[Named joint coordinates]
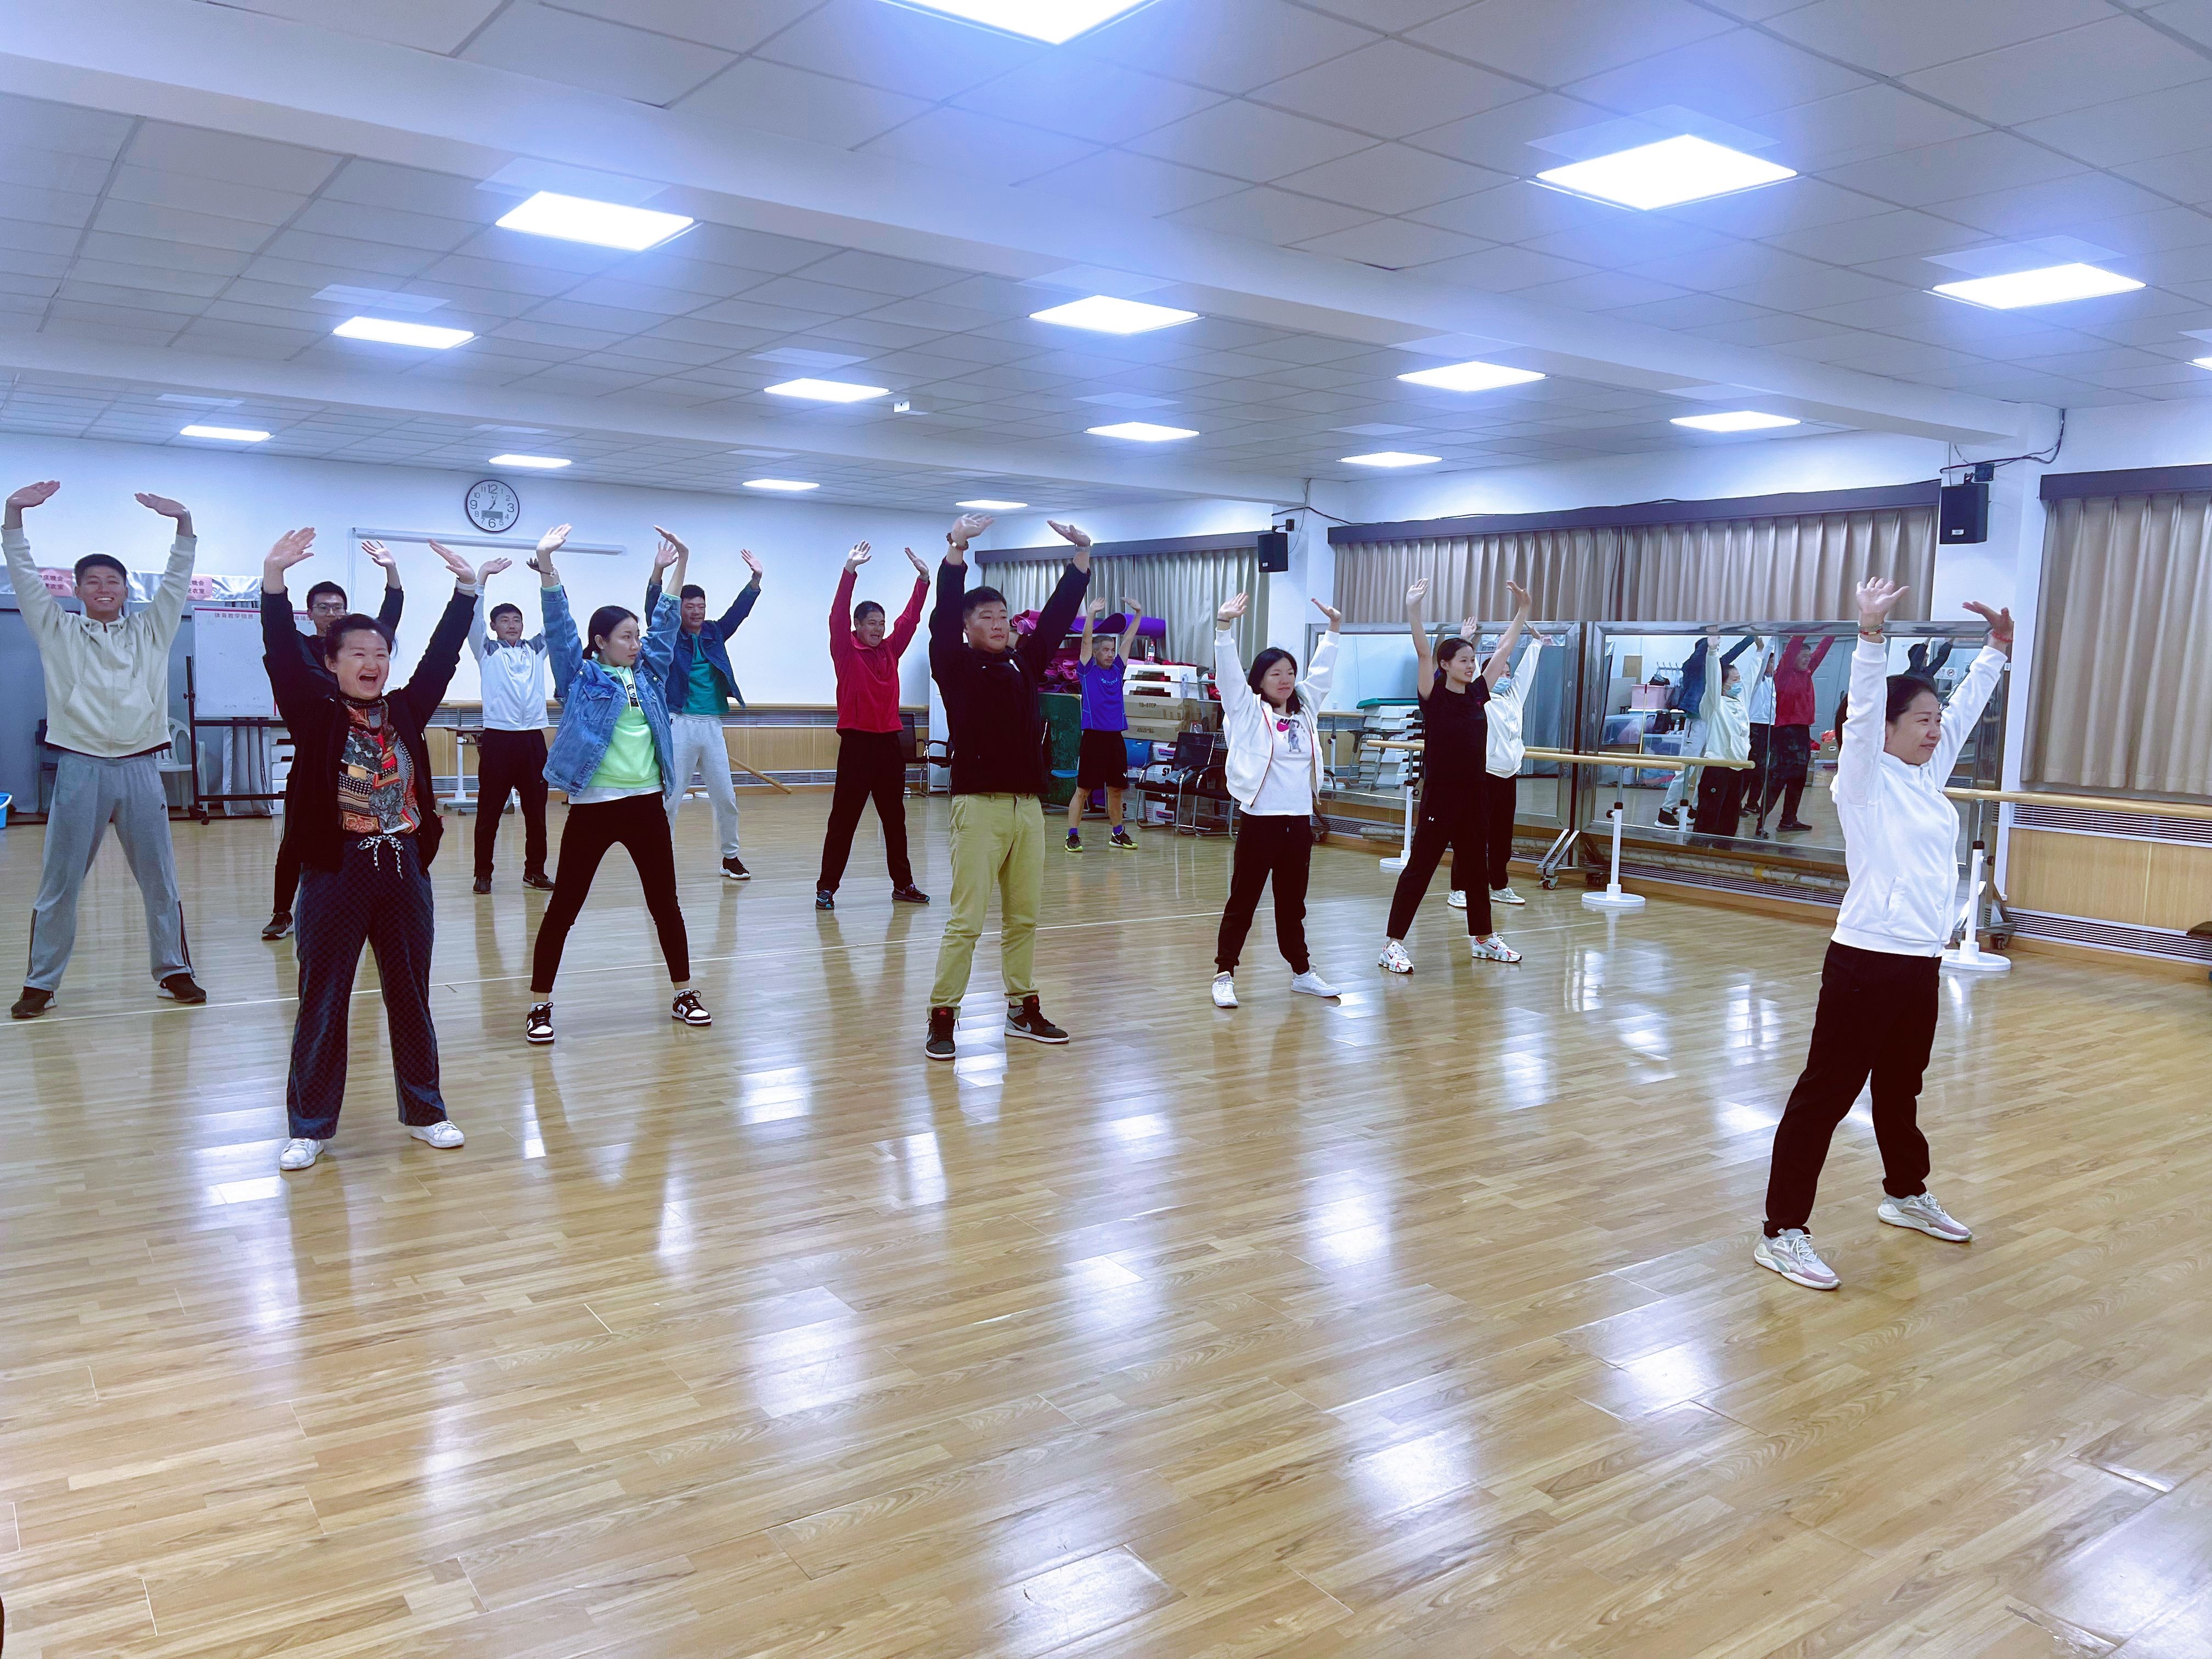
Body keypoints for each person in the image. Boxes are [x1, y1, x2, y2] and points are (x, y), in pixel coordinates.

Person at [1752, 578, 2011, 1292]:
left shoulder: (1926, 779)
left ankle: (1904, 1193)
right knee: (1826, 1095)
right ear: (1888, 730)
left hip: (1919, 961)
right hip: (1866, 960)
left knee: (1900, 1088)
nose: (1934, 730)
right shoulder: (1863, 781)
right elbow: (1863, 712)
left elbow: (1967, 709)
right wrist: (1871, 636)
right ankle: (1781, 1231)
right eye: (1921, 720)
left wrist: (1996, 651)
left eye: (1936, 720)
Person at [258, 527, 479, 1171]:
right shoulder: (315, 711)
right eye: (357, 652)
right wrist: (273, 582)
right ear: (332, 662)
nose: (371, 662)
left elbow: (440, 658)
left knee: (410, 995)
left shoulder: (405, 711)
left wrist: (467, 591)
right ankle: (309, 1125)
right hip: (337, 871)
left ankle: (426, 1111)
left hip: (403, 866)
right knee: (323, 999)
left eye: (380, 652)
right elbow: (281, 651)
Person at [7, 481, 206, 1019]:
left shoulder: (151, 631)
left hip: (141, 768)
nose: (103, 588)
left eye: (112, 580)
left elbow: (176, 581)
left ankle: (174, 970)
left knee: (161, 880)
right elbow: (24, 578)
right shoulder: (57, 630)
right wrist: (14, 515)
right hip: (80, 768)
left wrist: (183, 523)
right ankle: (40, 982)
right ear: (77, 589)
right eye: (92, 581)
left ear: (124, 589)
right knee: (60, 883)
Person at [527, 528, 708, 1043]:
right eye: (626, 637)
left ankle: (684, 993)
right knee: (565, 906)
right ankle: (539, 1005)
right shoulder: (579, 677)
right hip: (594, 808)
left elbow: (666, 623)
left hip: (646, 806)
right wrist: (546, 565)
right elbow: (560, 628)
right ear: (601, 642)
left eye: (636, 635)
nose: (635, 643)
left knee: (665, 903)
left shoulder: (649, 675)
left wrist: (682, 561)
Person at [923, 513, 1090, 1060]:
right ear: (968, 626)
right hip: (978, 808)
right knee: (967, 921)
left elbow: (1056, 619)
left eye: (1002, 616)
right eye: (986, 617)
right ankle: (943, 1014)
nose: (997, 624)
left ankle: (1022, 1008)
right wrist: (957, 550)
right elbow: (944, 613)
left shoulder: (1024, 663)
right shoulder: (953, 664)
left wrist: (1081, 559)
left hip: (1027, 810)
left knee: (1025, 917)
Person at [1378, 578, 1529, 975]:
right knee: (1420, 868)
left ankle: (1483, 937)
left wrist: (1523, 611)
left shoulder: (1479, 694)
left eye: (1472, 659)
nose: (1471, 664)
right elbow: (1422, 651)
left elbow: (1504, 649)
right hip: (1441, 798)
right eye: (1463, 660)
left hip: (1475, 797)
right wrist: (1413, 609)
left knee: (1476, 870)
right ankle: (1392, 944)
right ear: (1446, 665)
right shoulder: (1434, 697)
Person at [263, 542, 405, 939]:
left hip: (367, 758)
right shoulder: (302, 648)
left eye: (337, 607)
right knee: (297, 835)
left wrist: (392, 574)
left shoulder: (358, 651)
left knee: (371, 832)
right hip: (316, 755)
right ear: (310, 613)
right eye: (323, 608)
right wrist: (274, 577)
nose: (331, 613)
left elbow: (388, 623)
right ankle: (282, 911)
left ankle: (370, 908)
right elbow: (276, 635)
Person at [1209, 591, 1343, 1009]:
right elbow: (1228, 677)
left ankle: (1302, 972)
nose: (1285, 680)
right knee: (1243, 901)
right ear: (1260, 680)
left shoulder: (1305, 710)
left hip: (1298, 822)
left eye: (1289, 673)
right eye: (1275, 674)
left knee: (1292, 905)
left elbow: (1321, 675)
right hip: (1260, 820)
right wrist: (1224, 628)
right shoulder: (1246, 711)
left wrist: (1334, 630)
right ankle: (1224, 974)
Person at [817, 540, 930, 911]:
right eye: (872, 624)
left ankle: (904, 884)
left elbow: (909, 621)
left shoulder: (890, 651)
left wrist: (924, 581)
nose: (879, 629)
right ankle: (826, 888)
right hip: (857, 745)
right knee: (844, 821)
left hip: (888, 746)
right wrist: (849, 572)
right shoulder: (846, 650)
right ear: (858, 625)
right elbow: (837, 613)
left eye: (882, 624)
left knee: (895, 820)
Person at [646, 529, 759, 881]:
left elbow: (738, 613)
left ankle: (731, 857)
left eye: (701, 607)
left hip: (711, 725)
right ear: (679, 609)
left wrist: (755, 580)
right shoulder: (670, 635)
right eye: (689, 607)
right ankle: (659, 859)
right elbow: (654, 610)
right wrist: (659, 572)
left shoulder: (714, 633)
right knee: (670, 798)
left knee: (726, 797)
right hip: (678, 722)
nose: (696, 612)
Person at [459, 546, 554, 894]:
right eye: (505, 621)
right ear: (494, 627)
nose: (512, 625)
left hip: (533, 741)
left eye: (517, 620)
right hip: (498, 740)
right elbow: (472, 619)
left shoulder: (536, 650)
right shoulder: (487, 650)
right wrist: (482, 578)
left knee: (537, 814)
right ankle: (482, 873)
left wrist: (547, 573)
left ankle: (535, 872)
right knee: (488, 814)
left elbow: (557, 617)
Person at [1451, 627, 1548, 911]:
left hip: (1509, 775)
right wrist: (1467, 640)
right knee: (1473, 834)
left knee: (1502, 837)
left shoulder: (1513, 699)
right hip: (1483, 776)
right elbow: (1467, 672)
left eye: (1508, 672)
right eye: (1500, 672)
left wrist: (1536, 644)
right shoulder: (1478, 698)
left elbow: (1526, 675)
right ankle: (1459, 887)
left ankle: (1499, 885)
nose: (1505, 676)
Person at [1065, 597, 1143, 854]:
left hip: (1115, 738)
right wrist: (1090, 614)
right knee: (1083, 790)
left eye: (1112, 650)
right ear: (1096, 653)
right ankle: (1072, 835)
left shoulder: (1118, 670)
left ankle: (1117, 833)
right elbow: (1086, 641)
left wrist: (1138, 613)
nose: (1110, 654)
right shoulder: (1087, 671)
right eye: (1106, 650)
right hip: (1094, 738)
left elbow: (1129, 639)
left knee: (1116, 789)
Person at [1656, 632, 1754, 827]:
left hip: (1712, 723)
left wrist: (1751, 638)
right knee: (1686, 769)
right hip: (1697, 722)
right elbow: (1703, 654)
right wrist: (1711, 639)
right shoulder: (1691, 666)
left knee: (1706, 769)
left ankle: (1695, 809)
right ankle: (1666, 812)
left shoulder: (1715, 667)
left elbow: (1733, 653)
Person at [1762, 633, 1835, 834]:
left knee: (1798, 778)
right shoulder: (1783, 673)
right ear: (1792, 658)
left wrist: (1832, 631)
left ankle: (1788, 821)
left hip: (1802, 731)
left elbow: (1822, 651)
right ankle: (1761, 823)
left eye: (1808, 657)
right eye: (1802, 656)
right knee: (1778, 778)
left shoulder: (1808, 672)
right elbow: (1793, 647)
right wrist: (1804, 629)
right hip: (1785, 732)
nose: (1807, 660)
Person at [1689, 639, 1751, 834]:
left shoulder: (1740, 703)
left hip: (1738, 767)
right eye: (1735, 680)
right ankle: (1699, 849)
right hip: (1718, 768)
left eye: (1739, 679)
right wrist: (1712, 651)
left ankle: (1724, 849)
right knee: (1709, 818)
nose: (1739, 683)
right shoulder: (1715, 704)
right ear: (1723, 684)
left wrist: (1760, 650)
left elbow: (1754, 673)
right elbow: (1712, 677)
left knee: (1730, 819)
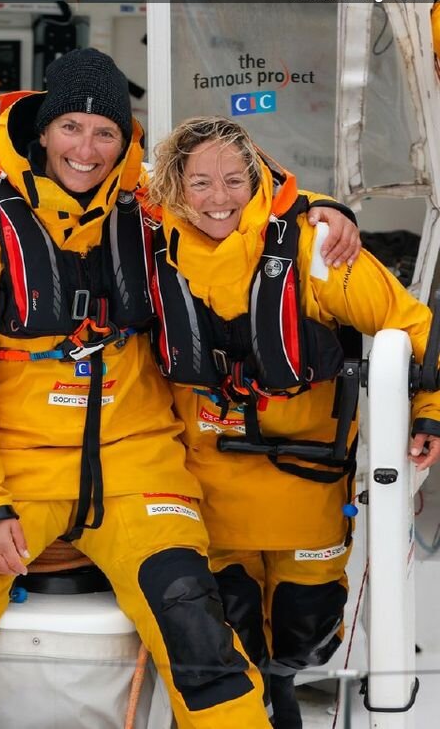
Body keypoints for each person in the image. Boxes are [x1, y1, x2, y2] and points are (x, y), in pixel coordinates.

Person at [0, 49, 359, 729]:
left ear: (125, 140)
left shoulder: (153, 205)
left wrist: (325, 208)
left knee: (194, 623)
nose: (85, 150)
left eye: (105, 132)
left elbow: (244, 197)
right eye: (71, 127)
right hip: (10, 473)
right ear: (43, 131)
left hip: (137, 472)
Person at [143, 115, 440, 728]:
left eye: (234, 180)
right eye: (199, 182)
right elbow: (91, 174)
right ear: (173, 184)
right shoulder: (150, 242)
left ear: (258, 182)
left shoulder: (316, 247)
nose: (218, 198)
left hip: (308, 483)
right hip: (202, 486)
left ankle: (282, 690)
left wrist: (430, 413)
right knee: (226, 625)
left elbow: (414, 328)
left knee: (307, 626)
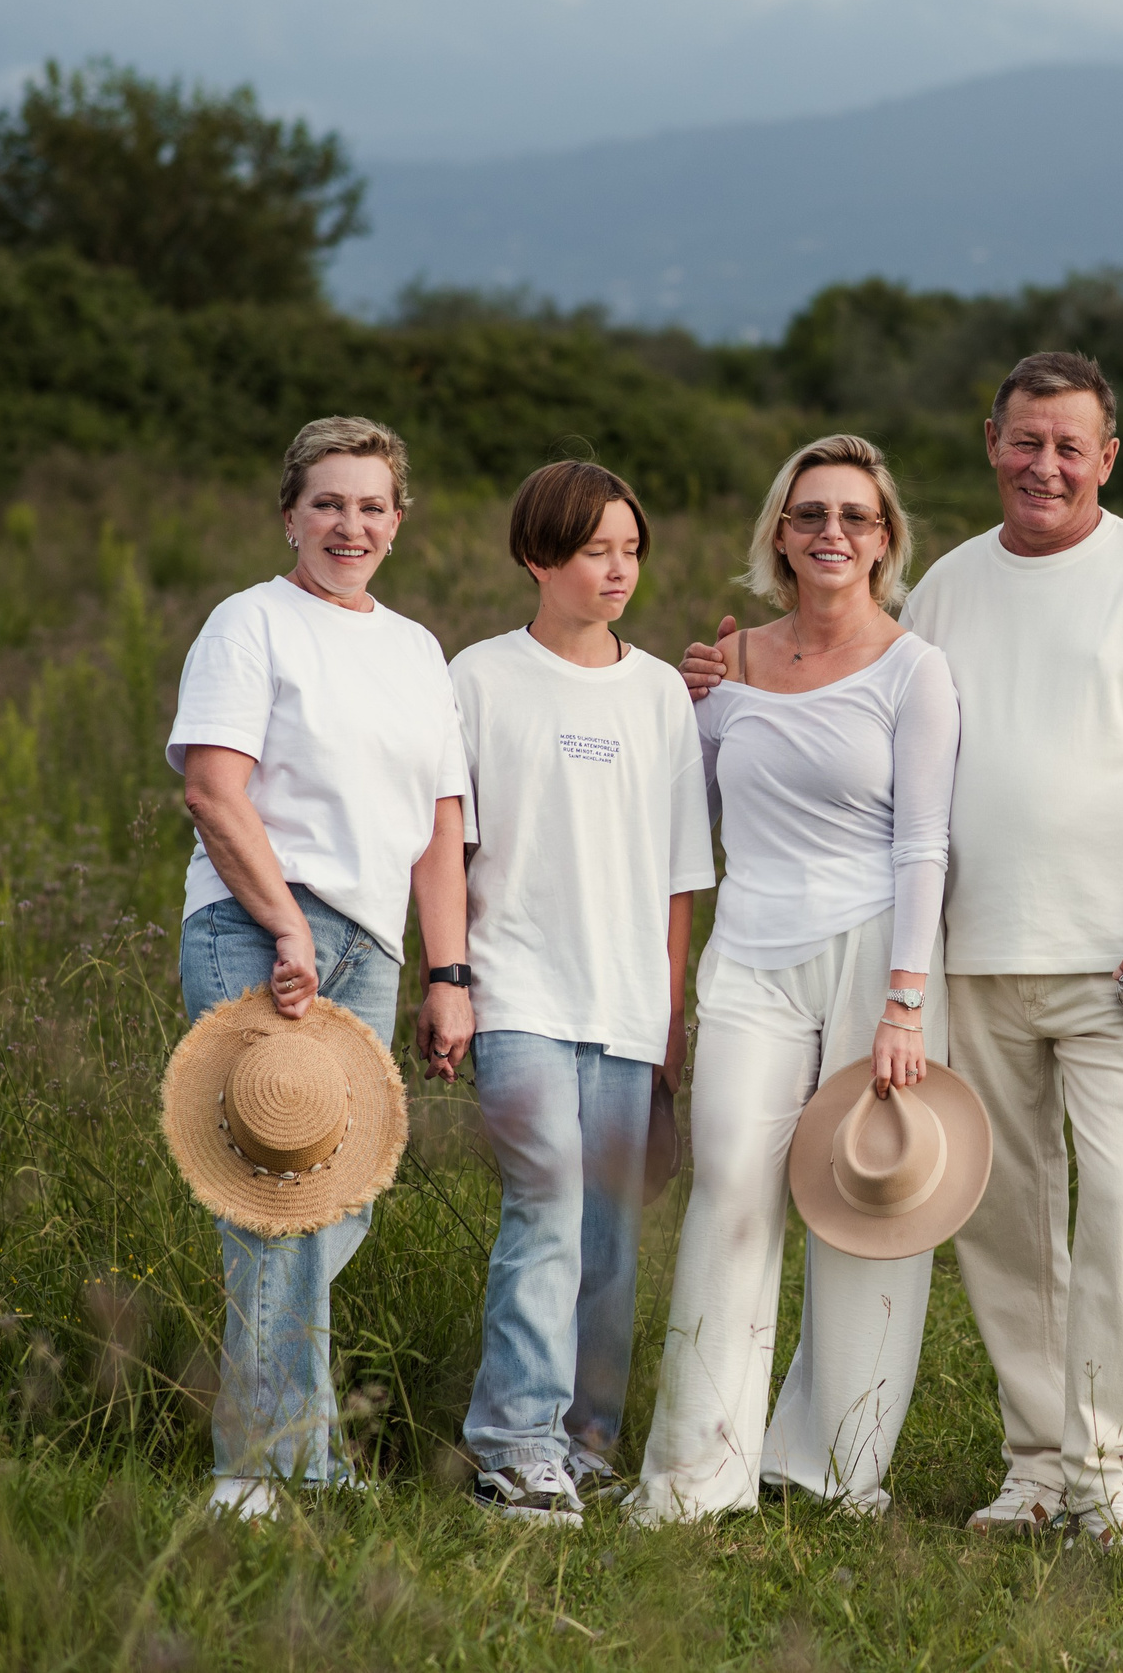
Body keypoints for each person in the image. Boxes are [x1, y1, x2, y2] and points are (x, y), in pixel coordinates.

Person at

▶ _What the task requires_: Word for word, restate the lines of the data above that fall between the line holding "left hip: (533, 741)" and the line holding "left ankle: (535, 872)", inclusive, and no other lines.

▶ _Solution to the exercise_:
left hip: (533, 741)
left eye: (517, 620)
right hip: (498, 740)
right elbow: (472, 619)
left shoulder: (536, 650)
right shoulder: (487, 650)
right wrist: (482, 578)
left knee: (537, 814)
right ankle: (482, 873)
left wrist: (547, 573)
left ankle: (535, 872)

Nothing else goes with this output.